Farley Granger no more

Farley Granger no more

MUMBAI: Farley Granger, who played the likable tennis professional in Alfred Hitchcock‘s Strangers on a Train has expired of natural causes in New York. He was 85.

In 1948, Granger had won acclaim for another Hitchcock murder thriller, Rope, in which he played a young pianist who perpetrates a Leopold Loeb-type murder with a fellow school chum. 

Under contract to producer Samuel Goldwyn during his relatively short Hollywood career, he played a confused or neurotic young man who always faces a series of melodramatic problems. After appearing opposite Danny Kaye in Hans Christian Anderson in 1952, he bought out his Goldwyn contract and traveled to Europe in 1954 where he starred in Luchino Visconti‘s Senso.

In 2007, Granger published a memoir, Include Me Out, in which he confessed of being a bisexual. The book documented his affairs with Shelley Winters, Ava Gardner and Patricia Neal as well as playwright Arthur Laurents and a two-night fling with Leonard Bernstein.

Since ‘60s, he lived with his longtime partner Robert Calhoun, a soap opera producer, who died three years ago.
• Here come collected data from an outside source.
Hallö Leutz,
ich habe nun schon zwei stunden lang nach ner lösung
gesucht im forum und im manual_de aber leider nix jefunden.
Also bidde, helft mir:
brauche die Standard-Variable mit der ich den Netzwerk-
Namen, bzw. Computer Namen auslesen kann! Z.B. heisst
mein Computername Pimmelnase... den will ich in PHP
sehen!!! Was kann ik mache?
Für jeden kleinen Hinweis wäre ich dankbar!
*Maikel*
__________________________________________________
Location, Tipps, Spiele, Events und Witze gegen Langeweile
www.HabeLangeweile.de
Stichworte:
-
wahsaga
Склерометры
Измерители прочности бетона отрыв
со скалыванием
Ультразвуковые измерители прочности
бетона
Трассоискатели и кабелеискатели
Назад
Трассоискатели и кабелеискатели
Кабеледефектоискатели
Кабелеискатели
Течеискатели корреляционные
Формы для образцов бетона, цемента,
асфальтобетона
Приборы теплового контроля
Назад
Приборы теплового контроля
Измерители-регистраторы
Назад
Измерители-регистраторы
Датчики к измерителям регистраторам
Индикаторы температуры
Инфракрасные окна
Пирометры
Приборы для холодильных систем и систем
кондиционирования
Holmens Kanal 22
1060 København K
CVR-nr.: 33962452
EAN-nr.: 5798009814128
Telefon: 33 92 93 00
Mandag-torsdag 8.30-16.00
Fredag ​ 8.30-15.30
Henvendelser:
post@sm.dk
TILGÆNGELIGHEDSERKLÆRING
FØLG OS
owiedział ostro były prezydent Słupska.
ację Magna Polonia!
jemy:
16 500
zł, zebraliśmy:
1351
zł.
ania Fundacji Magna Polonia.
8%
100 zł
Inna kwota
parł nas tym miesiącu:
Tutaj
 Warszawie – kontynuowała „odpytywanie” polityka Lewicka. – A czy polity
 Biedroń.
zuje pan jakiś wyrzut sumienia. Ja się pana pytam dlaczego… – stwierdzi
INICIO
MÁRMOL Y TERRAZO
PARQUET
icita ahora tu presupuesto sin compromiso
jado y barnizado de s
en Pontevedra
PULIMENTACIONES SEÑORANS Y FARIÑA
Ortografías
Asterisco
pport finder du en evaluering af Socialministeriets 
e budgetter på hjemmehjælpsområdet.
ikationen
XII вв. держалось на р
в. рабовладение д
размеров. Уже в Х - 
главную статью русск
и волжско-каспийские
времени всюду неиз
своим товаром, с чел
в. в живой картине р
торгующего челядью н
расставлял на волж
Granger made his movie debut playing a Russian in Lewis Milestone‘s The North Star, a war propaganda moved about the Soviet Union‘s resistance to Nazi Occupation, written by Lillian Hellman. He next appeared in another World War II film, The Purple Heart, as a US flyer court-martialed by the Japanese before joining the Navy in 1944. His last film appearance was in the art world satire The Next Big Thing in 2001.